In the Spotlight:
A Conversation with Jeff Berry of The Reunion Project
Once thought of as an impossibility, HIV long-term survivors are thought to make up around 25% of those living with HIV in the United States. This includes those who were diagnosed before the introduction of highly active antiretroviral therapy (HAART) in 1996, as well as people who acquired the virus as babies, many of whom are now in their 30s and 40s.
In recognition of HIV Long-Term Survivors Day on June 5, amfAR spoke with Jeff Berry who was diagnosed with HIV in 1989. Berry is the Chief Editorial Officer of TPAN, Editor of Positively Aware, and a co-founder of The Reunion Project, an organization that connects long-term survivors of HIV.
What does the term long-term survivor mean, to you?
HIV long-term survival can mean different things to different people, but the most important thing is that if you self-identify as a long-term survivor (LTS), then you are one. Many people who identify as long-term survivors have been living with HIV for 10 years or more, while others have been shaped by the experience of living with HIV since the time when there was no effective treatment (before 1996). People who acquired HIV around birth (verticals) or at an early age and have been living with HIV 10, 20, 30 years now are also long-term survivors.
Tell us a bit about the work of the Reunion Project.
The Reunion Project is the national alliance of long-term survivors of HIV, and hosts one- and two-day summits (town halls) around the country. The summits consist of a mix of facilitated discussions, panels, and presentations led by key researchers, advocates, and long-term survivors of HIV and AIDS. It was founded in 2015 by long-term survivors of HIV who recognized that there is an entire group of individuals who had survived the epidemic, but in many ways have been left behind by the community that they helped to build.
Could you tell us about some of the needs and concerns of long-term survivors, in your experience?
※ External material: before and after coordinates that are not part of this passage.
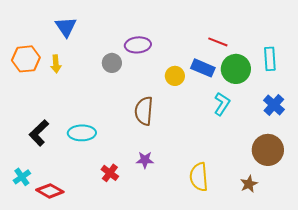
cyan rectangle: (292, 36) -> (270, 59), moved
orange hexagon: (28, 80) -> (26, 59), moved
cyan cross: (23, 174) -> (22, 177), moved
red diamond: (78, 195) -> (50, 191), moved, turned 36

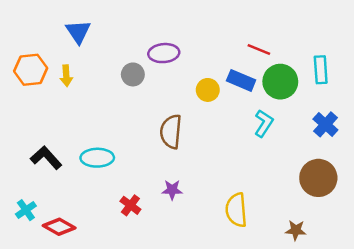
black L-shape: (39, 133) -> (46, 158), turned 92
brown star: (249, 184) -> (296, 230), moved, turned 30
Mental health issues are a huge concern, such as depression, anxiety, PTSD, isolation and loneliness, all of which have been exacerbated by COVID. Things like frailty, bone, neurocognitive and cardiovascular disease, cancers, kidney and liver disease, are all happening to us earlier than our HIV-negative counterparts. Many long-term survivors have experienced multiple traumas—trauma from our childhood, the trauma of racism, sexism, homophobia, transphobia, and the trauma of losing entire support networks of lovers, friends, and family members to AIDS early on in the epidemic. We’ve heard stories of older LGBTQ+ people and PLWH having to go back into the closet when entering into long-term care facilities, for fear of being outed, ostracized, stigmatized and receiving suboptimal care.
Forty years in, where do you think we stand with HIV/AIDS?
We’ve made a lot of progress with HIV/AIDS over the years, but there is still a lot of work to do. We have effective treatment and prevention methods and U=U, but we also know that access is still an issue, stigma is still an issue, and we’ll never get to zero without addressing the social determinants of health that create and perpetuate the inequities that BIPOC, trans people and other vulnerable communities face every single day.
What do you think is one thing or things that people don’t know about HIV that they should?
Many people don’t think that HIV is still an issue. I don’t believe most people realize how racism, anti-Blackness, white supremacy and things like HIV, AIDS, and COVID are all interconnected. We can’t address one without fixing the other, or we’ll just keep moving on to the next pandemic, and the one after that. Until we address some of these deep-rooted issues in our society that cause the most marginalized to be more vulnerable, we are just putting a band-aid on a deep wound.
What does a cure mean for you?
A cure for me would give me hope for the world, and demonstrate that when we work together, we can accomplish great things. There are amazing advances happening in the area of HIV cure research every day, and we have reason to be hopeful that it might actually happen in our lifetime. We’ve seen the proof of concept with the few people we know who have been cured with stem cell transplants, but we need a cure that is relatively easy and completely safe to use, and one that is scalable. But once again, unless we get around to addressing some of the underlying root causes that lead to poverty, housing and food insecurity, substance abuse/misuse, lack of access to healthcare, and the list goes on and on—until then, what exactly are we curing ourselves for? As a wise human once said, we need to be the change that we wish to see in the world.